Filter the data below, keeping only lines that contain "labels".

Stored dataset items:
--- START ---

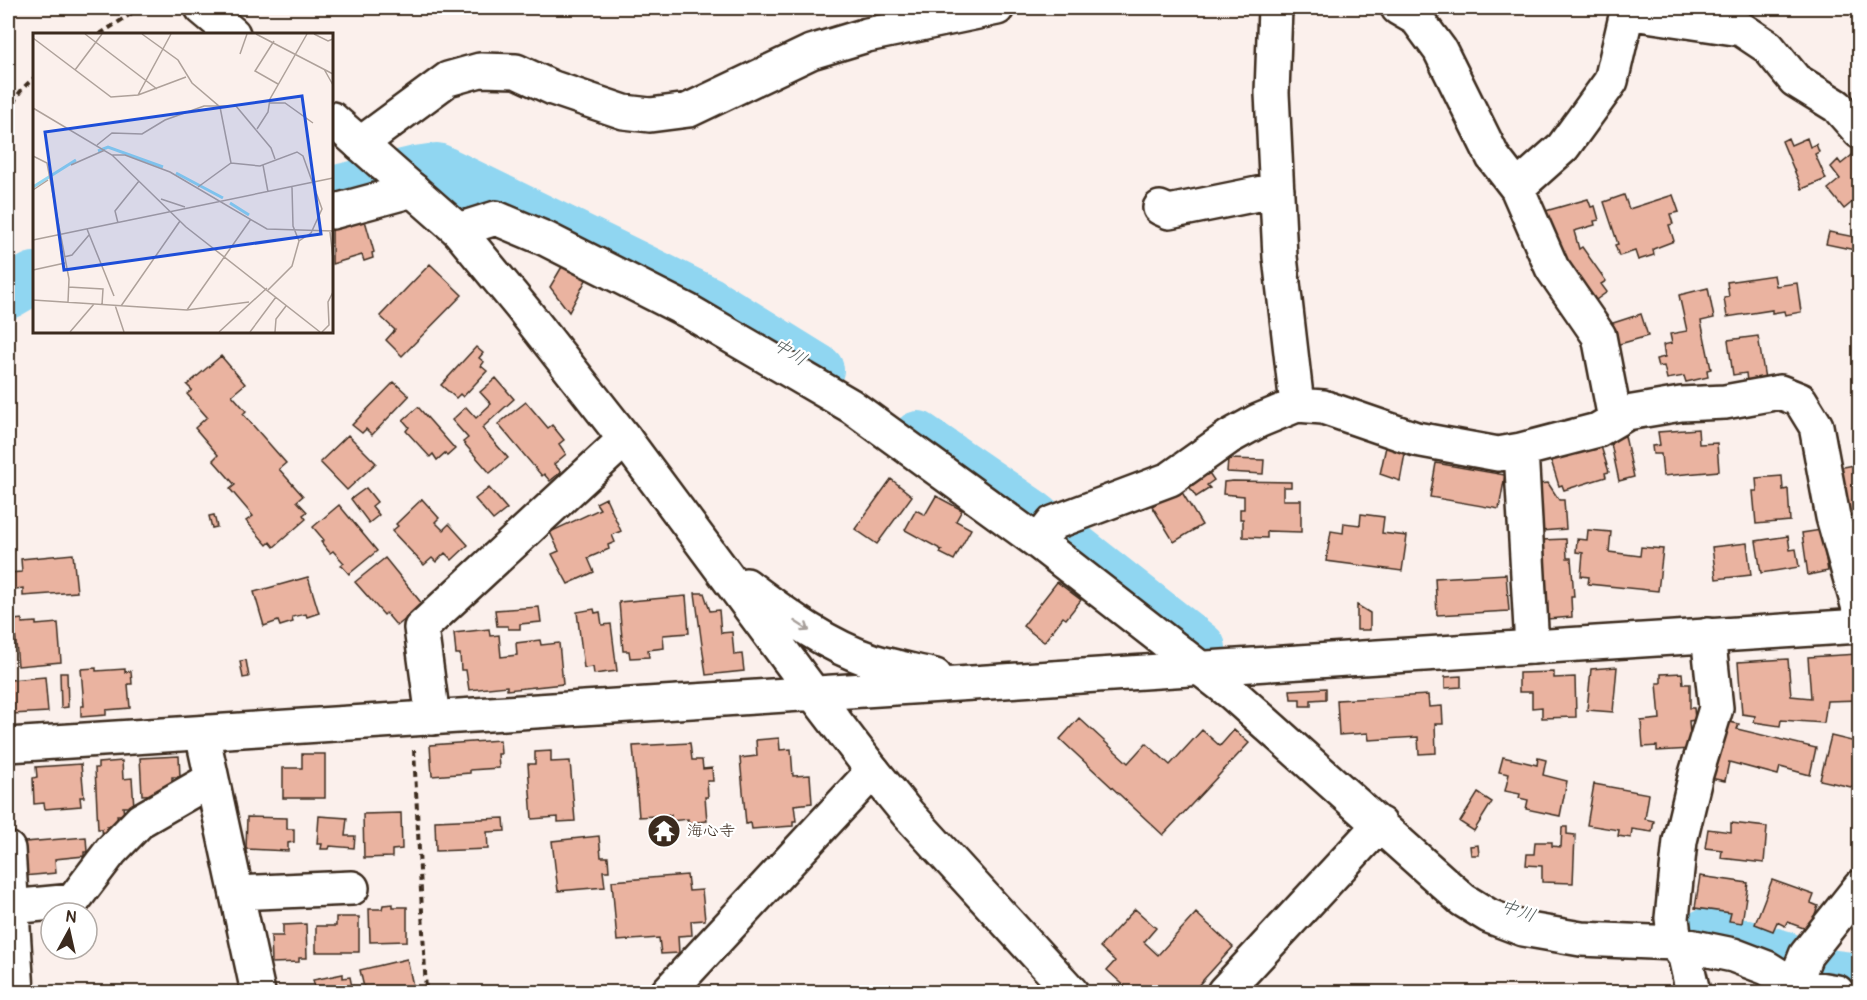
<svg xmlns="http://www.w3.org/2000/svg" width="1867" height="1000" font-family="Pangolin,'Klee One',sans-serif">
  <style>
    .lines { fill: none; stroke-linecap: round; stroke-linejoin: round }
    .river { stroke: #90d6f1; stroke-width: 52 }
    .building { fill: #eab3a0; stroke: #3b2a1e; stroke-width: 1.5 }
    .street-casing { stroke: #3b2a1e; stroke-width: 38 }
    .secondary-casing { stroke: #3b2a1e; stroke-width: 38 }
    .path { stroke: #3b2a1e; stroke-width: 4; stroke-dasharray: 6 4.5; stroke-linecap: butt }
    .street { stroke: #fff; stroke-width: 33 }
    .secondary { stroke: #fff; stroke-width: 33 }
    .oneway { stroke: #a79f9a }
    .labels { text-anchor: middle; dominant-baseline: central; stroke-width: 4.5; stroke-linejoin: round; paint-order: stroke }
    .poi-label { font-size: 16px; fill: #3b2a1e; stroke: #fff; text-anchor: start }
    .water-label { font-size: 18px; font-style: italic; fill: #545e5d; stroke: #fff }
    .inset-river { fill: none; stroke: #90d6f1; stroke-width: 3 }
    .inset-road { fill: none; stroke: #aea19a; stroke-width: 1.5 }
    .view { fill: #1d4ed8; fill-opacity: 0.15; stroke: #1d4ed8; stroke-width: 3 }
    .inset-edge { fill: none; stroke: #3b2a1e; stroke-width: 3 }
  </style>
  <rect width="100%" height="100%" fill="#fbf0ec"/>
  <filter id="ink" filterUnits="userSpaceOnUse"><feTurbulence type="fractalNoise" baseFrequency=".0167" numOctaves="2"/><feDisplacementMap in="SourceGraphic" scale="12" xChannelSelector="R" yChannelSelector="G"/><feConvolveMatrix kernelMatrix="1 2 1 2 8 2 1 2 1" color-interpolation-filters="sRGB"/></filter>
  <g filter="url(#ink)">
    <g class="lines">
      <path class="river" d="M332,192l84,-20 21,-3 271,133 110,68
        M8,293l26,-15
        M918,437l112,77 170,134
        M1706,934l76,22 37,18 41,5"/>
    </g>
    <path class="building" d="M1788,138l3,7 16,-7 3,9 6,-3 3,8 -4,2 11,25 -24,10 -20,-48z
      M1856,152l4,4v49l-5,-5 -11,9 -16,-20 12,-10 -9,-12 7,-7 3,4z
      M1624,195l5,14 44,-14 6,17 -9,2 3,10 -4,1 5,16 -21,8 1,6 -16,5 -3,-9 -16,5 -4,-11 3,-1 -14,-42z
      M1588,199l3,8 4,-1 4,14 -5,1 1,4 -21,6 5,18 3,-2 24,34 -5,3 6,8 -14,10 -40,-62 -11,-28z
      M364,217l10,35 -2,1 1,5 -9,3 -2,-6 -30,9v-37z
      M1829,232l31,6v13l-34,-7z
      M430,264l32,31 -60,61 -16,-16 9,-10 -15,-14z
      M563,265l24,13 -18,34 -19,-25z
      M1774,275l2,11 21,-3 4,29 -16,3 -1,-4 -12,2v-3l-45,7 -3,-19 5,-1 -2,-15z
      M1708,288l6,30 -13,3 10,48 -4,1 1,7 -22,5 -2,-6 -17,3 -3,-13 -6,1 -2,-8 9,-2 -2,-12 9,-2 -2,-9 17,-3 -8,-36z
      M1641,314l7,22 -32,9 -6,-21z
      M1758,336l7,43 -18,3 -1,-9 -13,2 -5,-35z
      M476,347l7,6 -4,5 5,4 -3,4 6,5 -24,26 -3,-3 -4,4 -15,-13z
      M221,356l24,28 -13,11 14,16 -3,3 43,49 -7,6 24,27 -6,5 10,11 -4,3 3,4 -32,28 -4,-5 -3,3 -21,-24 7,-5 -23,-27 5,-4 -22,-25 5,-5 -23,-27 12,-11 -20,-23 5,-4 -5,-5z
      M496,378l18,21 -32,29 26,30 -18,15 -27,-31 5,-4 -16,-18 14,-13 10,11 15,-14 -11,-12z
      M394,382l15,14 -37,39 -6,-6 -4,4 -10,-8z
      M526,402l22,26 4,-3 12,15 -5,4 7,10 -12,10 7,8 -11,9 -6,-7 -2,2 -44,-52z
      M418,407l37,42 -8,7 -2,-3 -8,7 -4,-6 -3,3 -24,-26 3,-4 -6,-7z
      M1698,429l1,15 18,-1 2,28 -56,5 -2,-22h-8l-1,-8 8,-1 -2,-13z
      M348,435l28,28 -29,27 -27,-28z
      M1625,436l9,41 -15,4 -9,-42z
      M1387,442l19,6 -6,33 -20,-7z
      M1600,443l9,29 -4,1 1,4 -42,13 -2,-5 -3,1 -9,-29z
      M1228,459l36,1 -1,14 -36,-2z
      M1436,463l69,12 -6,34 -69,-12z
      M1860,464v50l-11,2 -11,-48z
      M1207,470l7,10 -7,5 3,3 -14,9 -9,-14z
      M1782,476l1,14 5,-1 2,32 -34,3 -3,-33h4l-1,-13z
      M891,479l21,17 -35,48 -22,-15z
      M1233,481l58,1v5h-8v13h18v32l-34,-1v7l-24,-1v-18h-3v-10h4v-13l-21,-2 1,-12z
      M1548,483l11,17h5l2,29 -25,2 -3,-47z
      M366,488l11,14 -5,4 7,9 -10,8 -18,-24z
      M489,488l18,21 -14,11 -18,-21z
      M1180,489l22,36 -28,17 -22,-36z
      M936,496l26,14 -6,11 15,8 -17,31 -14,-7 2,-3 -37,-20 11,-20 9,5z
      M606,498l15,33 -9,4 3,7 -7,3 1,4 -21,9 6,14 -26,12 -16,-30 7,-3 -9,-19 50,-23 -4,-6z
      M422,499l17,19 -4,4 8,8 6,-6 19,21 -16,15 -7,-7 -9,9 -4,-4 -8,7 -32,-34 6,-5 -2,-2z
      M339,505l38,46 -28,23 -8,-9 3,-2 -11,-12 -3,2 -9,-11 3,-2 -11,-13z
      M1361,514l23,3 -2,16 25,3 -5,35 -76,-10 5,-30 12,2 1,-10 16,2z
      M214,515l3,12 -5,1 -3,-12z
      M1588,530l23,2 -2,20 31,4 1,-9 22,2 -5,42 -70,-7 1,-7 -8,-1 2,-23 -7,-1 1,-13 10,1z
      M1821,530l7,41 -20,4 -6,-42z
      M1788,536l2,14 6,-1 3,18 -38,6 -5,-32z
      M1566,539l1,19h4l3,39h-3l1,20 -25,2 -5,-79z
      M1747,543l4,32 -35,4 -4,-32z
      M73,554l4,38 -54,4v-8l-15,2v-17l14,-1 -1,-13z
      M385,558l38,47 -26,21 -11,-13 -2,2 -29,-33z
      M1506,574l3,37 -72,4 -2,-37z
      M308,577l11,36 -12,4 -1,-3 -14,3 1,5 -13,4 -2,-5 -14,5 -10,-34z
      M1057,582l24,18 -15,19 -3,-2 -19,25 -21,-16z
      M695,593h9l6,18 9,-1 2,23 11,-1 2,23 8,-1 2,17 -38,4z
      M686,596l3,37 -26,2 1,13 -16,2 1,7 -19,1 -1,-7h-6l-4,-49z
      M1357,605l13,8v17h-13z
      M539,607l2,15 -21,2v5h-12v-3h-11l-2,-16z
      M594,609l1,4 5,-1 2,13 9,-1 6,47 -23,3 -1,-7 -9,1 -7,-56z
      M22,619v4l14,-1v3l22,-2 3,39 -43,4 -4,-46z
      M489,629l1,7 9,-1 2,22 16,-2 -1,-12 24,-3 1,5 18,-2 4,41 -56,6v-4l-38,4 -3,-20h-5l-1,-16h-4l-2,-21z
      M1858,654l2,46 -33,1 -3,22 -43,-3 -1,6 -26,-4 1,-6 -13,-2 -4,-52 50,-3 3,37 20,2 -3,-41z
      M246,660l3,17 -6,1 -3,-17z
      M1617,667l-4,45 -26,-2 4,-41z
      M96,668v3l29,-2v3l6,-1 1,13h-4l2,24 -24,2v5l-25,2v-11h3l-3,-37z
      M1554,672v6l21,-1 1,40 -34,1v-11l-10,1v-16h-13v-19z
      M60,673h7l1,34 -7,1z
      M1682,673l1,11h7v24h4l1,12 -6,1 2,28 -34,2v-5l-14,1 -2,-26 19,-2 -3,-36h4v-9z
      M1461,676v11l-16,1v-11z
      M45,677l3,35 -36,2 -2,-34z
      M1326,688v11l-15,1v6h-11v-7h-9l-1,-9z
      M1428,695l1,12 13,-1 1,18h-8l1,29 -17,1 -1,-17 -49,3 -1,-7 -29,2 -2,-35z
      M1079,718l49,45 18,-20 24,22 32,-35 18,16 14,-16 15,13 -86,92 -103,-96z
      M1724,721l15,3 -2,5 79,19 -6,27 -30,-8 -2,8 -49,-13 -4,19 -15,-3z
      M1831,736l29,7v46l-40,-9z
      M779,738l1,12 11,-1 2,27 17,-1 2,28 -18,2 2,16h-3v5l-41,3 -1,-6 -5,1 -6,-66 17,-2 -1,-16z
      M500,740l1,14h-3l1,14 -29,2v3l-38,3 -2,-31z
      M690,743l2,17h10l1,9 9,-1 1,13h-6l1,16h-3l2,24 -19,2v-4l-17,2v-6l-32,2 -6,-71z
      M551,751v11l19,-1 5,60 -17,1v-5l-26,2 -4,-55h7v-12z
      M302,754h23v44h-42v-30h19z
      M179,756l1,21h-8v11l-6,6 -24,1 -2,-37z
      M1503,757l34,8 1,-7 8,2 -3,15 24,6 -7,35 -34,-7 2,-9 -9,-2 1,-4 -15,-3 4,-17 -10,-2z
      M122,761l1,18 9,-1 2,29h-11l1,8h-7l1,11 -11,1 1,11h-5l-1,-9h-4l-3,-61h3v-5z
      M81,764l3,33h-4l1,9 -36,3 -1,-6 -10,1 -1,-26 4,-1 -1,-10z
      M1594,784l55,10 -4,25 9,2 -2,11 -20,-3 -1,9 -13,-2 1,-6 -32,-5z
      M1478,793l14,9 -18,29 -14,-9z
      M401,813l1,36 -10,1v7l-28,1 -1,-44z
      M319,816l28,2 -2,18h10l-1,12 -24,-2 -1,3h-8l1,-5h-5z
      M247,817l40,1v11h7v13l-6,1v8l-42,-2z
      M504,818l1,13 -18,1 1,17 -52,2 -1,-30z
      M1731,823l36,4 -3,36 -43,-5 1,-8 -17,-2 3,-19 23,3z
      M1562,827h5v7l8,1 -2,48 -31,-1v-16l-16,-1 1,-11h7l1,-12h17v4l9,1z
      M599,836l2,21h7l1,14h-6l2,16 -47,4 -6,-50z
      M86,837l1,15h-3v4l-29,3 1,14 -33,3 -2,-23h5l-1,-11z
      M1478,845l1,10h-8l-1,-9z
      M687,875l2,16 13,-1 3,30 -14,1 1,14 -14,1 1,17 -18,1 -2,-16 -42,3 -5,-60z
      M1700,876l48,7 -6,40 -13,-2 2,-8 -36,-5z
      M1772,880l42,15 -3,8 7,3 -9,24 -22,-8 -2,4 -8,-4 -4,9 -18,-7z
      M393,904v3h14v34l-37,1 -1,-33h13l1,-4z
      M1135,909l21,19 -12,14 14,13 38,-42 37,34 -38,42 3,3h-67l-24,-22 8,-9 -15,-14z
      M336,917h23v35h-43v-26h20z
      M306,924l1,34h-8v4l-27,1 -1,-27h12v-11z
      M407,959l7,31 -11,2h-38l-5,-22z
      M343,974v4l7,-1 3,15h-37l-3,-12z"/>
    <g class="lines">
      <g class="street-casing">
        <path id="street" d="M1275,8l-3,85 8,164 17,148
          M1398,8l19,11 23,31 53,107 24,31 35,80 47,68 16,83
          M1626,12l115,17 27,18 27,33 42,26 23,26
          M360,144l88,-65 32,-9 36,1 37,17 71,24 26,3 39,-5 122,-58 56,-17 130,-27
          M1517,188l46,-41 48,-66 17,-73
          M1160,208l9,4 108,-22
          M332,212l81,-22
          M458,230l38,-12 50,21 142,72 163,95 187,136 195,152 230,206 26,16 34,13 58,10 94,4 58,12 34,13 27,17 43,7
          M1521,450l11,197
          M1038,542l15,-19 117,-44 59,-42 29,-16 39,-16 26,2 93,32 82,15 23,-4 77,-20 29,-17 54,-9 44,-2 55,-10 20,8 16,26 17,91 27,95
          M433,718l-12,-90 204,-189
          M202,733l56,259
          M8,849l9,143
          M237,893l115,-5
          M11,907l62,-6 38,-50 30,-31 71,-41
          M668,992l205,-221
          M1224,992l156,-168
          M1693,992l-8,-35 -10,-14 -3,-25 8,-77 16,-67 20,-66 -8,-73
          M1784,992l10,-7 12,-30 54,-68"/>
      </g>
      <g class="secondary-casing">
        <path id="secondary" d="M202,8l31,26
          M332,119l126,111 65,79 102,130 189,255 59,77 35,43 163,178
          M746,585c40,30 79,60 127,76 20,6 42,10 62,15
          M8,745c617,-38 1234,-81 1852,-119"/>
      </g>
      <path class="path" d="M100,34l40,-26
        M8,124c4,-22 9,-32 26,-46
        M414,750l12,242"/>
      <use href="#street" class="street"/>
      <use href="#secondary" class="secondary"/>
    </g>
    <defs><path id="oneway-shaft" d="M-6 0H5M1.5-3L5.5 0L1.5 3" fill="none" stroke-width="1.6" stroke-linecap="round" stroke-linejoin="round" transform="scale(1.5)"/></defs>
    <use class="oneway" href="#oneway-shaft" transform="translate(802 626) rotate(33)"/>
  </g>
  <defs>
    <g id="temple-disc" transform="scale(1.725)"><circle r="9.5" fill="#3b2a1e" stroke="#fff"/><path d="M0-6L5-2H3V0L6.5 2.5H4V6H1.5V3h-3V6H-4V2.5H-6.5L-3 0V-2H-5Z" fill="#fff"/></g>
  </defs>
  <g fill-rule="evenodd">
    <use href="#temple-disc" x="664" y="831"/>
  </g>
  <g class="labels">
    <g class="poi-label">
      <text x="687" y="831">海心寺</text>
    </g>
    <g class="water-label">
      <text transform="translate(790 352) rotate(32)">中川</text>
      <text transform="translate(1518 911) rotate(19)">中川</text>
    </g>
  </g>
  <g transform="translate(33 33)">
    <rect width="300" height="300" fill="#fbf0ec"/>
    <path class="inset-river" d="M65,118l10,-4 55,20M143,140l47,25M0,154l43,-27M197,170l19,12"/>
    <path class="inset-road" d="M52,1l72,55M109,1l36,26 14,23 28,24 11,56M223,1l77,40M281,1l14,7 5,-2M0,5l78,59 27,-2 33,-61M241,8l-19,30 23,13M207,21l7,-20M291,36l9,16M42,37l27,-36M105,62l48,-18M236,70h16l28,20M0,75l79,47 74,72 134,105M224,96l11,-17 2,-13 37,-65M64,112l15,-12 30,1 23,-14 39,-14h32l35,42 4,11M79,122h13l45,17 97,57 66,2M0,123l14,7 22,116 -1,23M38,132l34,-15M230,132l5,27M165,154l33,-24 29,3 37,-14 6,4 19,53 -11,24 -12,8 -7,25 -24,24M259,154l1,39 6,15M0,157l15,-10M128,166l24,8M85,190l-3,-12 24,-30M54,196l27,67M297,199l3,27M0,207l300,-62M31,224l8,-2 17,-20M0,237l32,-7M35,254l35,2 -1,16M0,267l154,10 62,-8M82,272l9,27M88,273l59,-85M154,277l64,-91M37,299l24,-28M186,299l48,-44M217,299l26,-35M242,299l1,-13 10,-13M289,299l7,-7 -1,-23 5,-10"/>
    <path class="view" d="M269,63l19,138 -257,36 -19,-138z"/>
    <rect width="300" height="300" class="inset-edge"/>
  </g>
  <rect width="1867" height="1000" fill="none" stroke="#fff" stroke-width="30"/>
  <rect x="15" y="15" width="1837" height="970" fill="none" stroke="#3b2a1e" stroke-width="2" filter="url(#ink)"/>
  <g transform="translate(69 931) rotate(8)"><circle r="28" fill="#ffffff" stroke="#b1aaa5" stroke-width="1.5"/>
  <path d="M0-4.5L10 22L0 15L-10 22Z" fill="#3b2a1e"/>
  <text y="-9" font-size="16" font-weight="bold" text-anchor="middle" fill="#3b2a1e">N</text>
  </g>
</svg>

--- END ---

ANSWER BELOW.
    .labels { text-anchor: middle; dominant-baseline: central; stroke-width: 4.5; stroke-linejoin: round; paint-order: stroke }
  <g class="labels">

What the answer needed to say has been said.